Today is my celebration as much as it is hers. Twenty-two years ago she emerged to make me a mother - my much yearned for and much dreamed about daughter.
She came home from Calgary for her birthday. When I complained that she was leaving too little time for me and spending it all with her friends, she granted me the privilege of making dinner for her and all her friends. It was supposed to be 6 friends but somehow there ended up to be about 15 or so. Good thing I made 2 huge lasagnes. No left overs. And every plate and bowl I own is now dirty.
They have just left and I am exhausted in a happy way. It was such a pleasure to have so many of her friends here and listen to them joke and laugh and see the distance between my daughter and I get smaller and smaller as she becomes more of an adult. This year we pass the half way point. She is now more than half my age. My house was full of their young confident energy.
Of course, I make them all watch videos of her talking and singing at age 4. She was so cute! And I watch her at her party, my incredibly beautiful daughter. Happy. Sparkling. Nothing could be a greater gift to me.
Saturday, October 18, 2008
Friday, October 17, 2008
Political Ramblings
So, it is true, I am back online. I have been back online since my last post. The difficulty for me with lack of posting is that I have TOO MUCH to write about! Too many posts itching at my fingers. One just has to start somewhere!

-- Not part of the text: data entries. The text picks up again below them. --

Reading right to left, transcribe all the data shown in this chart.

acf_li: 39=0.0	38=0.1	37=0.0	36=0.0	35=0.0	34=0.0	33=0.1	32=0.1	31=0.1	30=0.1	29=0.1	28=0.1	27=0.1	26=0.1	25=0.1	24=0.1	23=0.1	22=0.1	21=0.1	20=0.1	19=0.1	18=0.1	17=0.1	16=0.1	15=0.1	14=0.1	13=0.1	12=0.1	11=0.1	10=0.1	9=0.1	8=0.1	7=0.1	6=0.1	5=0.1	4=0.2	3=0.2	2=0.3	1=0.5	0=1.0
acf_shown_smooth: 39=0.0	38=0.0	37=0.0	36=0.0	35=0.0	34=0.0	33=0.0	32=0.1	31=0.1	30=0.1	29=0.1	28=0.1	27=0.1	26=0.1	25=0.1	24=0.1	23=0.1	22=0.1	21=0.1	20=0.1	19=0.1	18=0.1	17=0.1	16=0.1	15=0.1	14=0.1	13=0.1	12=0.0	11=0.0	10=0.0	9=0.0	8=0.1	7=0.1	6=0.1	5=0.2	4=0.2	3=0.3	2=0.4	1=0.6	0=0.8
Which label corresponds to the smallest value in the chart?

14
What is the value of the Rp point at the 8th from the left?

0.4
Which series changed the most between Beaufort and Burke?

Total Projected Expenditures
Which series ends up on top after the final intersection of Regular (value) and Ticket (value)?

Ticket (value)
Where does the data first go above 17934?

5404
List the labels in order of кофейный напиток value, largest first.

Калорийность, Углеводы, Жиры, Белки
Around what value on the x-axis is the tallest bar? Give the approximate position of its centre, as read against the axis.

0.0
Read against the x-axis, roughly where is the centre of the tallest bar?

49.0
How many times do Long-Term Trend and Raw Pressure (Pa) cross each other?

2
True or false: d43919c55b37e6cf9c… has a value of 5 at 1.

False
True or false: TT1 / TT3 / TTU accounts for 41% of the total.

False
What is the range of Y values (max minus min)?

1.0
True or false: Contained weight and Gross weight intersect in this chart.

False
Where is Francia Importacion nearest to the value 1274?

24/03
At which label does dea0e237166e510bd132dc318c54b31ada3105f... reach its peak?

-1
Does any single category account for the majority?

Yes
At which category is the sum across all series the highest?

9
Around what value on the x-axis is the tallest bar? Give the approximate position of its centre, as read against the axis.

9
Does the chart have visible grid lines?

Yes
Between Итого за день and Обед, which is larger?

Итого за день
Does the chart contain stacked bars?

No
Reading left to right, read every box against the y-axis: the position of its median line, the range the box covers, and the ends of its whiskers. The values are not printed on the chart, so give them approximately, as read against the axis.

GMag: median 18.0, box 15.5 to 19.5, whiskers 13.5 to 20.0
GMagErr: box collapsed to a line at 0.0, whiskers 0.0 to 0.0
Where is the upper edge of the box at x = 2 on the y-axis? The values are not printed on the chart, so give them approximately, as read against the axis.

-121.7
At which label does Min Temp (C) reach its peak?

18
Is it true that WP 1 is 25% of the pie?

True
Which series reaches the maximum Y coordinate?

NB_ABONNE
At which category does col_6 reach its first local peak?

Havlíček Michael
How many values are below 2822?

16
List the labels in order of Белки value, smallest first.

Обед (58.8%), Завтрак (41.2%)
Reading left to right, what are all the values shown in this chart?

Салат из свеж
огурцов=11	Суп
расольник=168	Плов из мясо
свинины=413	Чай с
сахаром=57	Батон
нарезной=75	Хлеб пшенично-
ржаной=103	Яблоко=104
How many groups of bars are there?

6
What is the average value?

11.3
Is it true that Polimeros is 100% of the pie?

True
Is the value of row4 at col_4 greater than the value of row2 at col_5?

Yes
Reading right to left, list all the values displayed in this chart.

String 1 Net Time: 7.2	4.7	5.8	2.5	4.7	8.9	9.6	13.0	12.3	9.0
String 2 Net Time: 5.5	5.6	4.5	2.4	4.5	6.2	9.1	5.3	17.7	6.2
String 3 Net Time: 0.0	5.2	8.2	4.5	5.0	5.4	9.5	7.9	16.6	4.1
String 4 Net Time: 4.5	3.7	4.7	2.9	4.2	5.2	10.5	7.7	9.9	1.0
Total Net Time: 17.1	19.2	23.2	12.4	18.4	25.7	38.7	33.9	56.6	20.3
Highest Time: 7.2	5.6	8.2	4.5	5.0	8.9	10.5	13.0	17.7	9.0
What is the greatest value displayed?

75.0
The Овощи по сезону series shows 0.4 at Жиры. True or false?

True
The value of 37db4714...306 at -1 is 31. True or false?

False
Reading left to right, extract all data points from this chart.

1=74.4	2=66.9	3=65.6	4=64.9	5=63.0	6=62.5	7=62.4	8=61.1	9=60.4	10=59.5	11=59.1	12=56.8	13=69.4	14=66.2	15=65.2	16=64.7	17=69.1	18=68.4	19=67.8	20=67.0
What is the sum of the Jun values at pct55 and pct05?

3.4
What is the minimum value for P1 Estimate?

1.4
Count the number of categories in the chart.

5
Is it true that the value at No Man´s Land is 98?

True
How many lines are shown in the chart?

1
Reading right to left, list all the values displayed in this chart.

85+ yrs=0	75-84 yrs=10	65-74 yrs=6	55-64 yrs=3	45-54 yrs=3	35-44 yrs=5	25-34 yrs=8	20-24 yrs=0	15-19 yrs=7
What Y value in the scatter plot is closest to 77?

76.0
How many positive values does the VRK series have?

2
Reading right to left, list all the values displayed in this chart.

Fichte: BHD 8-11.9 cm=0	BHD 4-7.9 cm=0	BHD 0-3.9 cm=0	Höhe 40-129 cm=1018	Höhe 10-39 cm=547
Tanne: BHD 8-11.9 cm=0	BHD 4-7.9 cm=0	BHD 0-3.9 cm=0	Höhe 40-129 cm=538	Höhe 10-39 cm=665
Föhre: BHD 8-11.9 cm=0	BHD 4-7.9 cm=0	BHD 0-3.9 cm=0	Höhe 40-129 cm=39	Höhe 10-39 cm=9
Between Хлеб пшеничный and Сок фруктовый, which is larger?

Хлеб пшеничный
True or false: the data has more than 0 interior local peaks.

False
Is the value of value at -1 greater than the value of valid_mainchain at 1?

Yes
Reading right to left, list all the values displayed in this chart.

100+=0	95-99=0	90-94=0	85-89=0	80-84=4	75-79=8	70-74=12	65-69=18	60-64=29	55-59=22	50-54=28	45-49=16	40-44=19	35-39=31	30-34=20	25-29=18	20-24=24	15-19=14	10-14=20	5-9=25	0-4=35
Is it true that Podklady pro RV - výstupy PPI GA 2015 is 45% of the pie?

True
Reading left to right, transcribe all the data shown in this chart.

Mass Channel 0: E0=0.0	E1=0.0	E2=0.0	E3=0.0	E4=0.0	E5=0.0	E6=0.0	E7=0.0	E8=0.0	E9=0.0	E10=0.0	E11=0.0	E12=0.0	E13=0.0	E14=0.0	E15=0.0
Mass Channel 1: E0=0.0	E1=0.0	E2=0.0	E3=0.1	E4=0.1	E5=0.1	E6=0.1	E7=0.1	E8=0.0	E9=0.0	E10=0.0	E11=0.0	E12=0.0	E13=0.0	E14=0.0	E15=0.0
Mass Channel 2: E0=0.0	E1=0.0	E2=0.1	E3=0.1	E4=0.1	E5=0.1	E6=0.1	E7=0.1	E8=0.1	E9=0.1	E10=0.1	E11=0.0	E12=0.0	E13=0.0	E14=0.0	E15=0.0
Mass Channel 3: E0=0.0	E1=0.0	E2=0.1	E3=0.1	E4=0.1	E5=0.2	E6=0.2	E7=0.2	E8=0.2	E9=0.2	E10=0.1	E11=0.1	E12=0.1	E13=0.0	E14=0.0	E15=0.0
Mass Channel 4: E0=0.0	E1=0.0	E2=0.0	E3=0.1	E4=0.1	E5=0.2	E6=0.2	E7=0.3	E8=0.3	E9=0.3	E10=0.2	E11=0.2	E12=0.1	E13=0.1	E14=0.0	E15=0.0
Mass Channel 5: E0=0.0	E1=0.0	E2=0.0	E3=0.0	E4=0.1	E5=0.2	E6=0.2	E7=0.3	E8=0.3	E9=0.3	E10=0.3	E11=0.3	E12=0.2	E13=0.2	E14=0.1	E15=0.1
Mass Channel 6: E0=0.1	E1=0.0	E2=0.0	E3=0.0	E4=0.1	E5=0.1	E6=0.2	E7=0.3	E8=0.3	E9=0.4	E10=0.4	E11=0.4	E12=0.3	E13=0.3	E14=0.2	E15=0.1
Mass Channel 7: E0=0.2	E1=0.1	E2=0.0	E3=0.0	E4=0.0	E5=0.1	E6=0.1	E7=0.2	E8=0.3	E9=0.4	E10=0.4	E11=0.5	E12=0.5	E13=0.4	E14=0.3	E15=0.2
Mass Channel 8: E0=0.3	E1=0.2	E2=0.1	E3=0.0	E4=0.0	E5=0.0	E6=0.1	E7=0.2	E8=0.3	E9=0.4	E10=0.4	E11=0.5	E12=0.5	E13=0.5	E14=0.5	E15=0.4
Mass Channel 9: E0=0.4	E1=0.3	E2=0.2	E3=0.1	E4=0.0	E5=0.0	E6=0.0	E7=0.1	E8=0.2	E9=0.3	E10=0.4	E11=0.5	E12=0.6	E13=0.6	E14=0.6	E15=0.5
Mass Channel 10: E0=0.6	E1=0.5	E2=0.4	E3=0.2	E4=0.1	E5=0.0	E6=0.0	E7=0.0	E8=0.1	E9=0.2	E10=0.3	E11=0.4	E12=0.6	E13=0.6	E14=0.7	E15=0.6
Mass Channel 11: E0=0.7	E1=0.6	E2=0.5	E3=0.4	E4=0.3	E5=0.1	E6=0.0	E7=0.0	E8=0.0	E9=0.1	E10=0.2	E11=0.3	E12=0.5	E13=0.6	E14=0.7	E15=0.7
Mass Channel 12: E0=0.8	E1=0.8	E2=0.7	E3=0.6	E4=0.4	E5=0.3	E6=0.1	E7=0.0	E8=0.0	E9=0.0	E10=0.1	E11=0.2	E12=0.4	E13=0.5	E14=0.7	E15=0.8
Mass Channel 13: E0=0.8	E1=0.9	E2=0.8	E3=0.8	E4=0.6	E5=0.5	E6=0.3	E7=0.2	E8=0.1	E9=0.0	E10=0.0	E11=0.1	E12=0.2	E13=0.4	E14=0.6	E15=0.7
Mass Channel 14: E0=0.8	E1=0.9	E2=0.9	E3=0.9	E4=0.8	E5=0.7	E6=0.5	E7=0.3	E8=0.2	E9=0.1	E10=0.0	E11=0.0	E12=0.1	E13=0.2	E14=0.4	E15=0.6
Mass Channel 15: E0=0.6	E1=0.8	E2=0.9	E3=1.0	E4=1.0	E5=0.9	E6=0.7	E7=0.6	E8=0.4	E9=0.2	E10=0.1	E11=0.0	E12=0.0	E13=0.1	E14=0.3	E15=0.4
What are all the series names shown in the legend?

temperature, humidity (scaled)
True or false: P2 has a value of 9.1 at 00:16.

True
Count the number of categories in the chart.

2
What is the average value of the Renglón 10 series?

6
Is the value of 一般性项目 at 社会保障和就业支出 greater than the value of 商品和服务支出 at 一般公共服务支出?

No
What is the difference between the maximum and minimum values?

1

So, another election. I am left feeling like an alien. Or maybe that is wishful thinking that I have someplace else to go other than here... I look around my community and I just can't believe that I think that much differently for those around me! These are my disappointments:
1. Elizabeth May didn't get into parliament. Why did she run against a Conservative cabinet minister? Why?! I wish she had run somewhere she could have been more likely to get in.
2. No Greens got in. I can't believe with our environment in the shape that it is in that more people didn't vote with that in mind.
3. Lowest ever voter turnout in Canadian history. I wonder what it would be like if everyone actually voted? That would be a very interesting thing to see. It saddens me to see my fellow Canadians become more and more apathetic.
And maybe I don't have the right to complain. Here is my true confession. For the first time since I reached the age of majority, I missed voting. I waited for Dean to come home from work. I thought the polls were open until 8pm. But no, they closed at 7 and we drove up at 7:15 as they were carrying the stations out of the school. I felt so terrible. Of course I blamed it on Dean and told him if the Green's lost by 2 votes, he had better feel guilty! They lost by a lot more than 2 here in red-neck-ville anyways.
So, another election. I am left feeling like an alien. Or maybe that is wishful thinking that I have someplace else to go other than here... I look around my community and I just can't believe that I think that much differently for those around me! These are my disappointments:
1. Elizabeth May didn't get into parliament. Why did she run against a Conservative cabinet minister? Why?! I wish she had run somewhere she could have been more likely to get in.
2. No Greens got in. I can't believe with our environment in the shape that it is in that more people didn't vote with that in mind.
3. Lowest ever voter turnout in Canadian history. I wonder what it would be like if everyone actually voted? That would be a very interesting thing to see. It saddens me to see my fellow Canadians become more and more apathetic.
And maybe I don't have the right to complain. Here is my true confession. For the first time since I reached the age of majority, I missed voting. I waited for Dean to come home from work. I thought the polls were open until 8pm. But no, they closed at 7 and we drove up at 7:15 as they were carrying the stations out of the school. I felt so terrible. Of course I blamed it on Dean and told him if the Green's lost by 2 votes, he had better feel guilty! They lost by a lot more than 2 here in red-neck-ville anyways.
Friday, October 03, 2008
Love the One You're With...
No, really, everything is fine with Dean. It's the apples. I have mostly had access to an Italian Prune plum since I lived in Sidney and was going to UVic. I have come to love their golden flesh. When I moved here, two years ago, there were 5 acres planted in plums. I picked bucket after bucket and dried them and froze them and made plum pie and plum crisp. I went into last winter with 5 gallon jars full of dried plums. And that doesn't count all the peanut butter jars full. Well, my landlady cut down most of the plum trees and put in a horse pasture! And then from the remaining plum trees, she allowed me to pick a total of 2 buckets. I have one gallon jar of dried plums, no pie, no crisp and no frozen plums for making upside down plum cake in the winter... But my landlady couldn't care less about the 14 apple trees in front of my house. Right now the ground is covered in Spartans. Normally I make a few apple crisps, a few pies, can 12 pints of applesauce and make some apple juice and some apple butter. That doesn't even use up the apples from ONE tree. So I have told myself that it is time to stop moping about the plums. I am going to have to actually buy some but it probably won't be the 300 lbs or so I am used to. This year is the year of the apple. So far I have 41 pints of applesauce. And 3 gallons of dried apples. I have made many apple crisps and I am about to make apple juice and apple butter today. And Abbie is going to send me a recipe for canned apple pie filling. And I am going to go systematically through my Betty Crocker Cookbook and make all her apple recipes. Any other suggestions?